### EXTRACTED TEXT
Considerations for Taking Out Private Health Insurance to Avoid the Medicare Levy Surcharge
Tax Invest Accounting’s founder, Belinda Raso, has emphasised the importance for Australian taxpayers to contemplate purchasing private health insurance as the threshold for the Medicare Levy Surcharge (MLS) increases for the third consecutive year. This shift, effective from 1 July, means that individuals earning above $101,000, up from $97,000 last year, and families with combined incomes above $202,000, an increase from $194,000, may face additional taxes if uninsured.
Raso views this change positively, suggesting it benefits taxpayers by allowing them to earn an extra $4,000 for singles and $8,000 for families before the surcharge applies. She noted, "These thresholds have not increased annually, but we’re fortunate they have for the past three years,” encouraging those who have yet to secure health cover to act promptly.
The financial implications of avoiding the surcharge can be substantial. Raso points out that not having health insurance could lead to paying a tax that could be offset by the cost of insurance. She advises, “Make your decisions wisely; they could save or cost you thousands over the next financial year.”

Records from a dataset
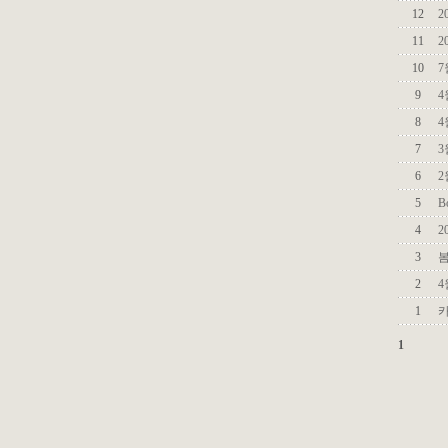
12
2
11
2
10
7
9
4
8
4
7
3
6
2
5
B
4
2
3
봄
2
4
1
카
1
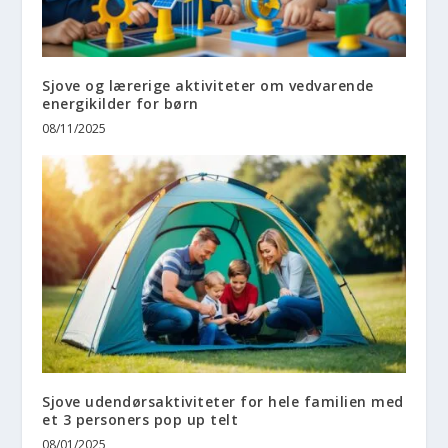
Sjove og lærerige aktiviteter om vedvarende
energikilder for børn
08/11/2025
Sjove udendørsaktiviteter for hele familien med
et 3 personers pop up telt
08/01/2025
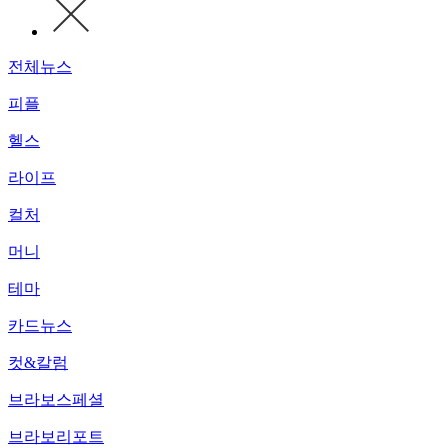
전체뉴스
피플
헬스
라이프
컬처
머니
테마
카드뉴스
컷&칼럼
브라보스페셜
브라보리포트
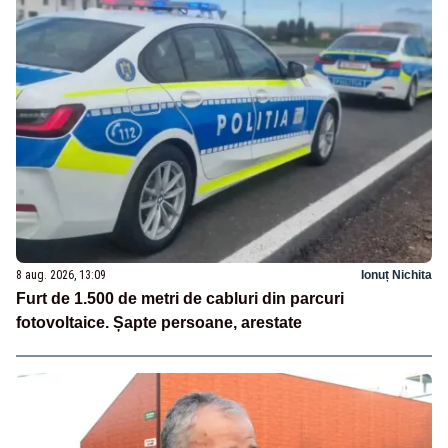
8 aug. 2026, 13:09
Ionuț Nichita
Furt de 1.500 de metri de cabluri din parcuri
fotovoltaice. Șapte persoane, arestate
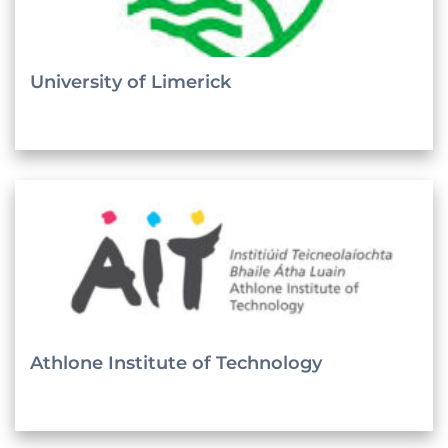
University of Limerick
Athlone Institute of Technology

### EXERCISE AIM
Carry on the article about the Medicare Levy Surcharge and private health insurance, starting after its last sentence. The records are unrelated material and stand apart from the article.

### EXERCISE OUTPUT
Healthcare insurance costs vary based on several factors, including age and coverage level. According to Finder, the average monthly cost for a single adult stands at approximately $165, totalling around $1,980 annually. Basic policies provide the lowest level of cover for an average of $78.36 monthly, or $940.32 yearly.
Yet, it’s essential to assess if private health insurance is suitable for everyone. Raso argues that opting out of insurance subjects individuals to the MLS, effectively paying a tax without obtaining any health benefits. The surcharge rates range from 1% to 1.5%, added to the standard Medicare levy of 2%. Specifically, couples and families must ensure they hold hospital insurance to prevent incurring this surcharge if their combined income exceeds the thresholds.
Raso also clarifies the limitations regarding retroactive insurance enrolment to avoid the surcharge. If taxpayers have already reached the income threshold for the ongoing financial year, they cannot circumvent the surcharge by purchasing a health policy post-factum. “You’ll be responsible for the surcharge for the days without coverage,” she explained.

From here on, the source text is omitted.